I don't tell him that he saved me just by being born.  I don't tell him how, there are days when I'm so grateful to have him, just so I'll have a reason to wake up in the morning.  I don't want him to ever feel the pressure of knowing that I look to him for purpose in my life.  But just as my girls gave me purpose years ago, he continues to give me purpose now.  He keeps me young, keeps me thinking about things that I would probably have stopped considering long ago without him around.

He is ever-inquisitive, always wanting to know how, where and most of all, "why?"  On days when I have been unable to find anything else to laugh about, he makes me laugh.  During times when I feel no one else in the world cares whether or not I exist, I remember that he cares-and he needs me to to exist.  I am the only constant he has ever had has well, I'm the only person in his life who has ALWAYS been here.  It's the nature of life that people come and go, but for a kid, a parent shouldn't be one of those people.

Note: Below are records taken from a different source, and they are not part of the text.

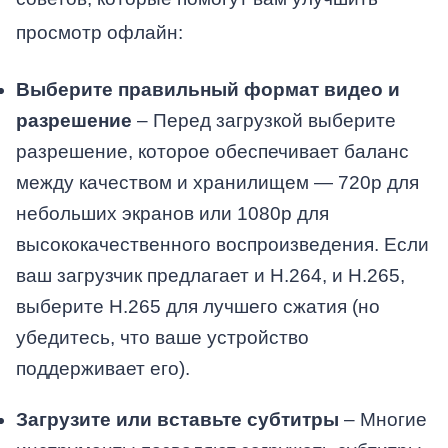
просмотр офлайн:
Выберите правильный формат видео и
разрешение
– Перед загрузкой выберите
разрешение, которое обеспечивает баланс
между качеством и хранилищем — 720p для
небольших экранов или 1080p для
высококачественного воспроизведения. Если
ваш загрузчик предлагает и H.264, и H.265,
выберите H.265 для лучшего сжатия (но
убедитесь, что ваше устройство
поддерживает его).
Загрузите или вставьте субтитры
– Многие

He's my hero, because every day, he keeps me on my toes.  He gives me  a reason to keep fighting for my life.  He gives me purpose and he brings me joy when nothing else does.  He makes me proud, he makes me exasperated, he makes me tired.  He is strong willed and resilient--honestly, one of the strongest people I know.  Sometimes he makes me want to pull my hair out, and other times he makes my heart want to explode because I love him so much.  He keeps the memory of my little girls alive and close to my heart, even though when I look at them now, it often seems as if they were never little.  He has little pieces of them that pop up in his personality--which I guess are also little pieces of me, and that reminds me that even if I never live a life that makes a big impact on the rest of the world, I will have made a difference to at least whomever my children love and cherish as they live their lives.

I hope I'm still around to remind him, when he's getting ready for college, that he's supposed to major in Super Hero studies.  Either way though, he'll always be a Super Hero to me.